◆ ABOUT THIS EXERCISE
Return, from the data below, each line that contains the word "name".

[EXTRACTED RECORDS]

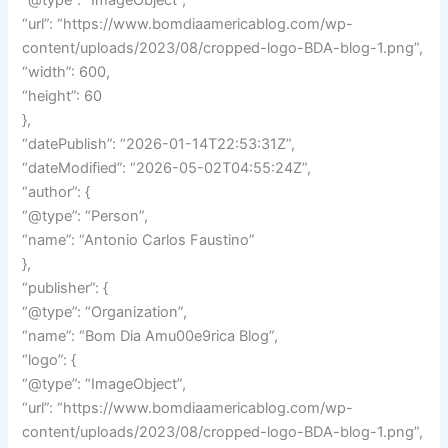
“@type”: “ImageObject”,
“url”: “https://www.bomdiaamericablog.com/wp-
content/uploads/2023/08/cropped-logo-BDA-blog-1.png”,
“width”: 600,
“height”: 60
},
“datePublish”: “2026-01-14T22:53:31Z”,
“dateModified”: “2026-05-02T04:55:24Z”,
“author”: {
“@type”: “Person”,
“name”: “Antonio Carlos Faustino”
},
“publisher”: {
“@type”: “Organization”,
“name”: “Bom Dia Amu00e9rica Blog”,
“logo”: {
“@type”: “ImageObject”,
“url”: “https://www.bomdiaamericablog.com/wp-
content/uploads/2023/08/cropped-logo-BDA-blog-1.png”,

[/EXTRACTED RECORDS]

◆ EXERCISE RESPONSE
“name”: “Antonio Carlos Faustino”
“name”: “Bom Dia Amu00e9rica Blog”,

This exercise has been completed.